Complementary care

How Eastern and Western medicine can work holistically for good health and wellbeing.

More frequently than I would like, I’m greeted in the Chinese medicine clinic by patients who sheepishly admit to being on a course of predisnolone or penicillin. As much as I reassure them there’s no need to choose between conventional and natural medicines (in fact, modern Chinese medicine advocates for the integration of both) it can be difficult to convince someone who prefers the idea of healing naturally. The key is to know when and why to use each model of healthcare, and how to combine them.

What is the difference between Eastern and Western medicine?

Development of Western medicine is based on scientific reasoning and hypothetical deduction through evidence-based clinical trials. Disease is seen to be separate from the individual; it is something that a patient has. Treatment is disease-specific, meaning many individuals can be diagnosed with the same disease and treated similarly.

Chinese medicine has been formed using an inductive method, based on thousands of years’ clinical experience. Health is understood as the expression of the body in a balanced state, where disease is the result of an imbalance in the patient’s being. In this vein, disease does not exist in its own right, it forms part of the individual’s overall experience. When it comes to Chinese medicine, understanding the nature and location of imbalance is the aim of diagnosis, and restoring balance is the focus of treatment.

Which to use?

There are the obvious cases of medical emergencies, traumatic injury, acute infection and other serious conditions such as cancer for which conventional Western medicine is the first port of call, because they have developed surgical or drug interventions that deal with the problem.

For more longstanding and chronic conditions where the Western medical approach can be to manage symptoms rather than the cause, Chinese medicine may be of great use. In each treatment and individual we look to correct the imbalance at the core of the problem, while at the same time relieving active symptoms.

Some examples of such conditions include allergies, asthma, insomnia, depression, anxiety, chronic fatigue, menstrual pain, PMS, back pain, attention deficit and hyperactivity disorder (ADHD), among others.
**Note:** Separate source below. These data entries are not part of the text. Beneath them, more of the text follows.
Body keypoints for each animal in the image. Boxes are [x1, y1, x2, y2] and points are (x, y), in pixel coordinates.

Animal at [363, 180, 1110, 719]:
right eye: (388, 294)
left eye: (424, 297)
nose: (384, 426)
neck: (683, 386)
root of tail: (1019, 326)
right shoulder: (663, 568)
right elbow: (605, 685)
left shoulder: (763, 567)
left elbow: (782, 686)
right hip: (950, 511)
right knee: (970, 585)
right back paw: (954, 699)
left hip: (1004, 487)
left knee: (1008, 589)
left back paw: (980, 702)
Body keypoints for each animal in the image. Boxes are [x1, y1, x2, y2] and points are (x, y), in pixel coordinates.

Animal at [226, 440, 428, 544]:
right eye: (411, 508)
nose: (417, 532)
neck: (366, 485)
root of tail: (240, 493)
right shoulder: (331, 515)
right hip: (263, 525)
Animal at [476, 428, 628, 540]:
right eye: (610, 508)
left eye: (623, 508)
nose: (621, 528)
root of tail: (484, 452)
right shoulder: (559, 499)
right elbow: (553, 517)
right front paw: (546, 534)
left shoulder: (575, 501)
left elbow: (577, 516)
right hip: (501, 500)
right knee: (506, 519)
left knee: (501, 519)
Chinese medicine can be a very effective adjunct or complement to conventional medical care.

If you’ve fallen ill with an acute bacterial infection, and generally enjoy good health, a course of antibiotics should clear it. Chinese medicine can support your system to resolve the infection, help restore your digestive function to an optimum level (antibiotics will likely have destroyed some good gut bacteria), and build immunity so you’re less likely to fall ill as you recover.

In more chronic cases of ongoing viral infection or a hypersensitivity reaction to allergens as in hay fever, the Chinese medicine approach is to identify why your body doesn’t have the capacity to recover and stay healthy. Once identified, treatment will encourage your system to correct the imbalance at its core, meaning immunity improves, and you’re less susceptible to picking up viruses or being triggered by allergens or stressors and mounting an unnecessary immune response. Often it’s appropriate to use western drugs (such as antihistamines) in combination, at least in the acute phase, to manage symptoms whilst the Chinese medicine treatment takes effect.
Do I need to choose one or the other?

I’m often asked for advice on when to seek help from natural methods of healthcare and when to rely on more conventional forms. The short answer is, use both!
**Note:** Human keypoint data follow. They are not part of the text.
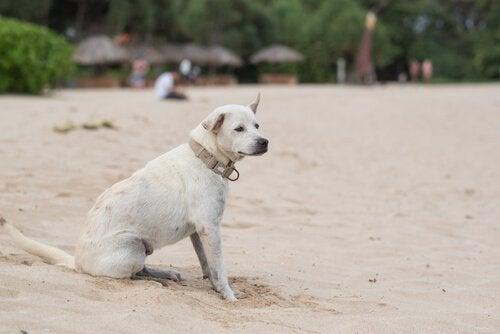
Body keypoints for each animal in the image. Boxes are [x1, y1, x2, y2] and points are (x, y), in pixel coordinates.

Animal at [1, 95, 268, 302]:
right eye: (239, 129)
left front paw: (214, 287)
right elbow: (219, 268)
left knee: (141, 270)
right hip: (133, 247)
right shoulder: (210, 228)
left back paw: (164, 275)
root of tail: (77, 262)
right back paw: (156, 282)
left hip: (142, 248)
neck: (207, 158)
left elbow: (208, 265)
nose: (264, 142)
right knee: (132, 275)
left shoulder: (198, 231)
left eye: (257, 125)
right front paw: (229, 296)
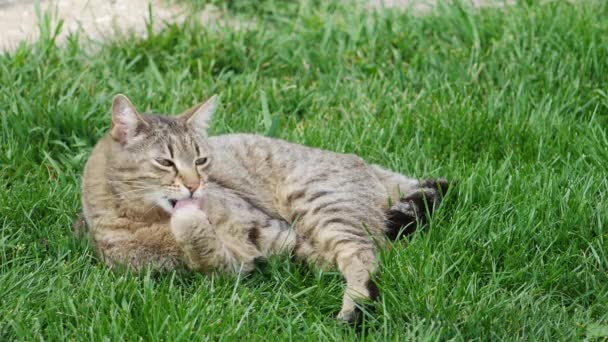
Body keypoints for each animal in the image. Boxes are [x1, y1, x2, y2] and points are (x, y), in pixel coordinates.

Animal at [79, 93, 452, 324]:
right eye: (165, 162)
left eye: (201, 160)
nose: (195, 185)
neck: (148, 219)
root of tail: (365, 164)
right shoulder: (229, 266)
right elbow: (204, 246)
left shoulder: (271, 230)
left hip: (316, 201)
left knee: (366, 254)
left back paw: (356, 307)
Recent research undertaken at the emergency departments of four hospitals across Melbourne found acupuncture to be just as effective as drugs for pain relief, prompting discussion and investigation into the viability of acupuncture as a cheap and effective method of standard care in the public health system.

So I can use them together?

Absolutely! Each system has its strengths, weaknesses, levels of excellence and limitations. More current research confirms a combined approach can be more effective than choosing one or the other exclusively. It’s most important to find registered healthcare practitioners you trust, and work with a team of professionals to form a well rounded level of care for you.